*** Excerpted data ***

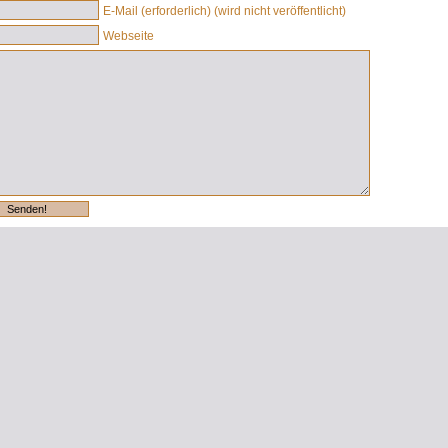
E-Mail (erforderlich) (wird nicht veröffentlicht)
Webseite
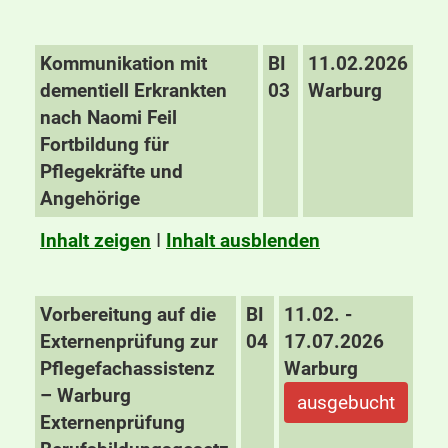
Kommunikation mit
BI
11.02.2026
dementiell Erkrankten
03
Warburg
nach Naomi Feil
Fortbildung für
Pflegekräfte und
Angehörige
Inhalt zeigen
I
Inhalt ausblenden
Vorbereitung auf die
BI
11.02. -
Externenprüfung zur
04
17.07.2026
Pflegefachassistenz
Warburg
– Warburg
ausgebucht
Externenprüfung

*** End of Excerpted data ***

## Exercise goal:
Rewrite all the lines of the material, changing "Inhalt zeigen" to "Inhalt anzeigen" and keeping everything else the same. Leave the pictures out of your answer.

## Result of the task:
E-Mail (erforderlich) (wird nicht veröffentlicht)
Webseite
Kommunikation mit
BI
11.02.2026
dementiell Erkrankten
03
Warburg
nach Naomi Feil
Fortbildung für
Pflegekräfte und
Angehörige
Inhalt anzeigen
I
Inhalt ausblenden
Vorbereitung auf die
BI
11.02. -
Externenprüfung zur
04
17.07.2026
Pflegefachassistenz
Warburg
– Warburg
ausgebucht
Externenprüfung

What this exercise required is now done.